Poderá acontecer que das consequências do resgate ao Chipre resulte que os bancos fiquem mais propensos a usar obrigações convertíveis contingentes  - conhecidas por Cocos - para arrecadar dinheiro à medida que a sua capacidade de onerar activos através da emissão de obrigações cobertas atinja os limites regulamentados, afirmou Chris Bowie, do Ignis Asset Management Ltd., em Londres.

"Nós esperamos observar alguma fuga de depósitos e uma mudança no financiamento para uma combinação de obrigações cobertas, capital próprio e acções", disse Bowie, que é chefe de gestão de carteiras de crédito no Ignis, que gere uma carteira de cerca de 110 mil milhões de dólares.
Se isso de facto ocorrer, será um passo significativo em direcção a um sistema financeiro de mercado livre no qual o desfasamento radical entre as maturidades dos activos e passivos, no caso dos depósitos à ordem, será eliminado de uma vez por todas.

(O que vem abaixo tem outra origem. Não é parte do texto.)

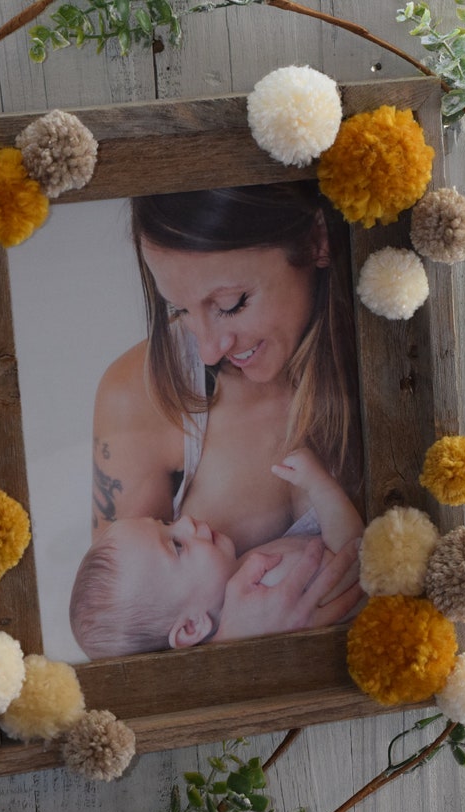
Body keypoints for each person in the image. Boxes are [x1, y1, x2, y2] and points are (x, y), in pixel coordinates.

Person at [87, 182, 363, 644]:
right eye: (179, 309)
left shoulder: (400, 354)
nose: (209, 350)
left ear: (317, 239)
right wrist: (234, 643)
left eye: (231, 305)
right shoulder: (140, 393)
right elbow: (120, 642)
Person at [72, 448, 363, 659]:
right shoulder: (271, 585)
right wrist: (320, 487)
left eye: (167, 523)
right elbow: (353, 559)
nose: (186, 522)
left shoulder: (247, 578)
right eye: (177, 545)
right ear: (192, 627)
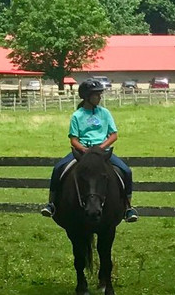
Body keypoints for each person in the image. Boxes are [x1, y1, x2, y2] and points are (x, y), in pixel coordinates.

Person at [41, 79, 138, 222]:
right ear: (87, 96)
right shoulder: (77, 115)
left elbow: (114, 135)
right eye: (96, 95)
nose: (99, 97)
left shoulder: (105, 113)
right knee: (58, 168)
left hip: (102, 152)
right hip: (82, 152)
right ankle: (52, 204)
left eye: (100, 95)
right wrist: (84, 150)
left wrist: (100, 148)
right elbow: (73, 139)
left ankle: (128, 207)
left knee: (126, 171)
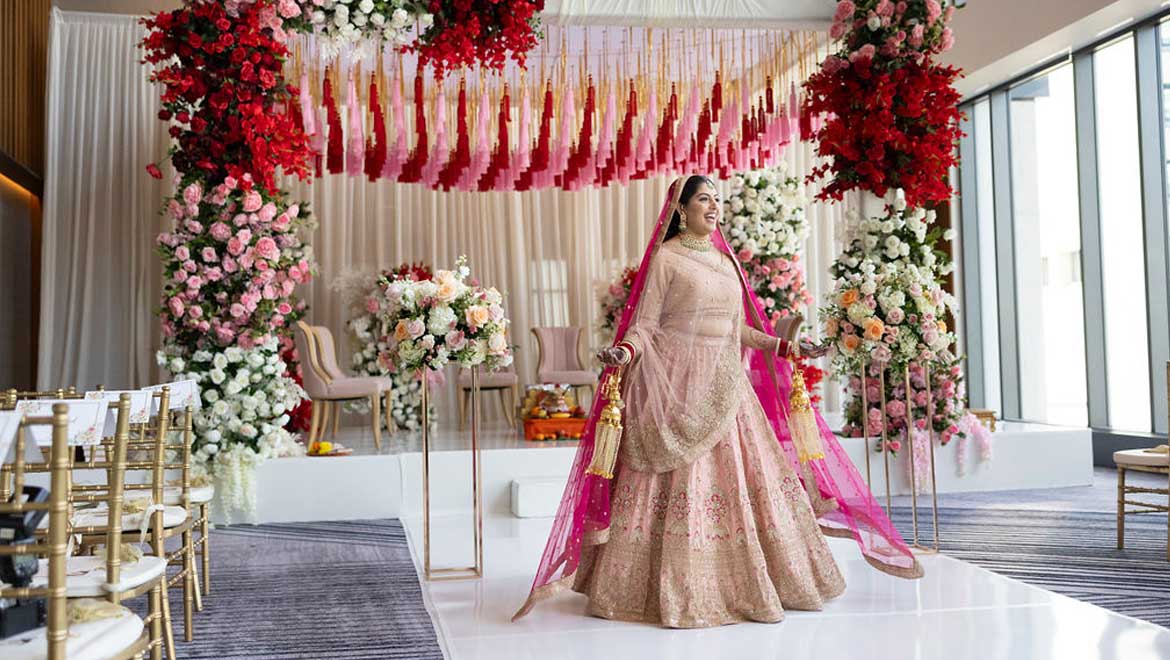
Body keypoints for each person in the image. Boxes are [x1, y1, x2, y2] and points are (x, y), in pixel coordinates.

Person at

Mais umas quantas crises bancárias na zona euro - em especial uma onde os depositantes segurados sejam chamados a participar no chamado "bail-in" -  provavelmente irá fazer com que a fé  nos seguros governamentais dos depósitos bancários se evapore completamente e com ela a confiança num sistema bancário de reservas fraccionárias.

Poderá então naturalmente surgir no mercado um sistema em que as acções, as obrigações e os genuínos depósitos a prazo - que não possam ser resgatados antes do seu vencimento - se tornem as fontes exclusivas de financiamento para empréstimos bancários e investimentos. Os depósitos à ordem, movimentáveis ou não através de cheques, seriam segregados em efectivos bancos de depósitos que mantêm reservas a 100 por cento e proporcionam uma gama de sistemas de pagamentos desde as caixas ATM aos cartões de débito. Embora esta conjectura nos possa soar excessivamente optimista, estamos certamente hoje bem mais perto de um tal resultado do que sucedia antes do "acordo do Chipre" ter sido alcançado.

É claro que estaríamos ainda mais perto se não houvesse resgate e todo o impacto das falências bancárias fosse suportado unicamente pelos credores e depositantes dos bancos falidos em vez de o ser parcialmente pelos contribuintes. A última solução teria completa e definitivamente exposto a verdadeira natureza do sistema bancário de reservas fraccionárias para que todos a pudessem ver.